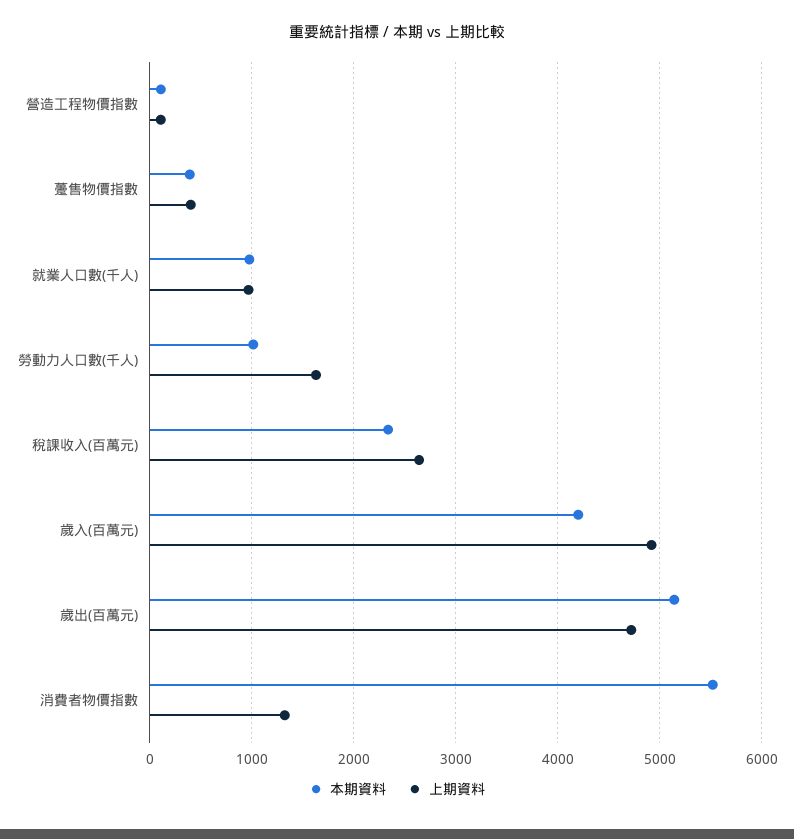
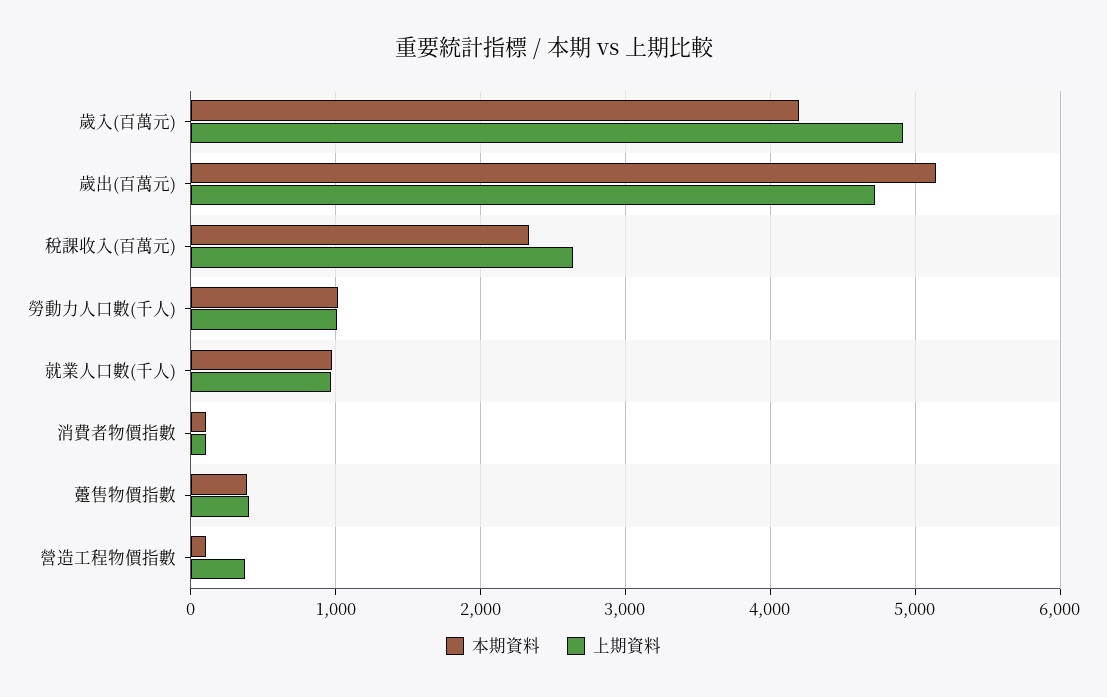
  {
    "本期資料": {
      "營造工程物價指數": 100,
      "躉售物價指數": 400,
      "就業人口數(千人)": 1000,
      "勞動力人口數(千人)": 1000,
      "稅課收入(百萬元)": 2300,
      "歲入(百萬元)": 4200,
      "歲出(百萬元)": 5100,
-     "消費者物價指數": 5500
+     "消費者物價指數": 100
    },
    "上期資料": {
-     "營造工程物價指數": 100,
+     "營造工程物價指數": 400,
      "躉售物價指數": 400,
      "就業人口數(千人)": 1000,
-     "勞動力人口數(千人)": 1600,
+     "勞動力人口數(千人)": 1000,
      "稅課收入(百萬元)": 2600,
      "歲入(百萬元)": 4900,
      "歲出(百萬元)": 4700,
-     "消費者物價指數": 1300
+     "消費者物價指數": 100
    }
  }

■ PROBLEM STATEMENT
Nothing but the records above, retyped exactly and stripped of images, should appear in the answer.

■ REPLY
  {
    "本期資料": {
      "營造工程物價指數": 100,
      "躉售物價指數": 400,
      "就業人口數(千人)": 1000,
      "勞動力人口數(千人)": 1000,
      "稅課收入(百萬元)": 2300,
      "歲入(百萬元)": 4200,
      "歲出(百萬元)": 5100,
-     "消費者物價指數": 5500
+     "消費者物價指數": 100
    },
    "上期資料": {
-     "營造工程物價指數": 100,
+     "營造工程物價指數": 400,
      "躉售物價指數": 400,
      "就業人口數(千人)": 1000,
-     "勞動力人口數(千人)": 1600,
+     "勞動力人口數(千人)": 1000,
      "稅課收入(百萬元)": 2600,
      "歲入(百萬元)": 4900,
      "歲出(百萬元)": 4700,
-     "消費者物價指數": 1300
+     "消費者物價指數": 100
    }
  }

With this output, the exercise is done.